8 Responses to "MovableType: An Increasingly Cruddy Pile"

  1. WordPress is really well done but I don't know if it answers all your needs (either stock or with plugins).

    I know it answers your #1 because I did it on my blog (I was using MT before WP).
    Not sure about all your points in #2
    Unless a plugin does it, It doesn't answer your #3. It's all driven with PHP and MySQL.
    It does handle trackbacks (#4).

    I've also been using it (WP) on a blog that has multiple authors and it works great for that too.

    All in all though, it might not do the job for you (but at least, now you know it).

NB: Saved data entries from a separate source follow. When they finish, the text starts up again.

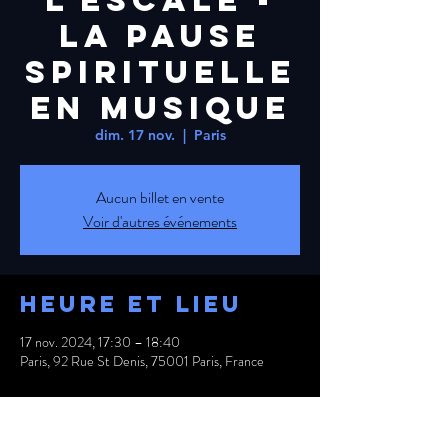
L'ESCALE -
la pause
spirituelle
en musique
dim. 17 nov.
  |  
Paris
Aucun billet en vente
Voir d'autres événements
Heure et lieu
17 nov. 2024, 17:30 – 18:40
Paris, 92 Rue St Denis, 75001 Paris, France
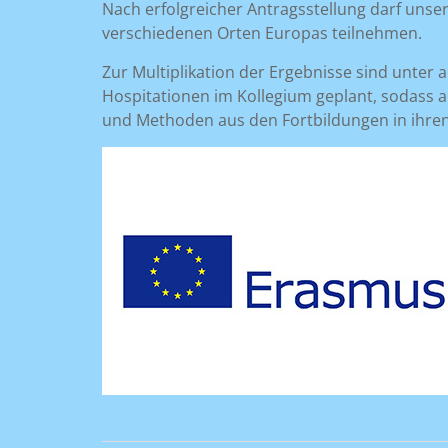
Nach erfolgreicher Antragsstellung darf unse
verschiedenen Orten Europas teilnehmen.
Zur Multiplikation der Ergebnisse sind unte
Hospitationen im Kollegium geplant, sodass a
und Methoden aus den Fortbildungen in ihre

  2. I'm sure you're aware of wordpress, but have you ever looked at using it with one of the caching plugins available? This article convinced me it was a viable solution: http://www.johnnysthoughts.com/2006/09/17/handling-the-digg-effect-with-wordpress-caching/

  3. The move to WordPress from MovableType was fairly easy, though the import of posts caused a couple of issues:
    * All of the greater than signs in the markdown formatted posts were replaced with the HTML entity.
    * I had to split the list of posts up into several files to get the import to work at all.

    WordPress does support (with plugins) all of the features listed in #2. (HawkWings has email notificaition, but not sure about which plugins are used.)

    There are several different caching plugins which claim a speedup on serving.

    Trackbacks work (and imported) fine.

    There are also a couple of plugins that are useful including one to change WordPress to use underscore permalinks so that they won't have to change.

  4. I moved to WordPress about 4 months ago or so and couldn't be happier. I think Six Apart put MT out to pasture when they saw they could be successful selling Typepad blogs. Then, they decided to make a grown-up version of LiveJournal with Vox... and MT with it's one time sales is just the old and broken to the new hotness that is their constant revenue generating services.

    WordPress has made leaps and bounds over the past year or two. Check into the caching info others posted. You'll be happier.

  5. WordPress has plugins for caching most pages (and designating 'live' parts, like your random picture) if that yanks your chain.

    Something interesting about WordPress that's often forgotten is that it allows *arbitrary metadata for any page or entry* (something I use to prefix site-referring entries in the feed with "this is about the site, you probably want to go there"), and that its plugins can hook into tons of places (like MT). The API still scares me, but the potential seems pretty big if you were to exploit it.

  6. I switched to WordPress when the commercial version of MT was announced, since the free version didn't suit my needs. WordPress can easily import posts from MT and plugins can add new functionality.

  7. I agree with you on the static pages thing. You'd think it would be a common approach.

  8. Highly agree with the consensus here...WordPress is excellent. I'd recommend installing it on your own machine, play around with it for a bit. I moved from LiveJournal to WordPress, and haven't ever looked back.

    There are so many little things about WordPress that make me happy to be using it. In fact, that why I'm on a Mac, too. I think their approach and their vision is what the world should be following...and every piece of web software I use could probably benefit from taking a good look at WordPress.

    Definitely worth a try, at the very least...I do hope you check it out (you might be pleasantly surprised).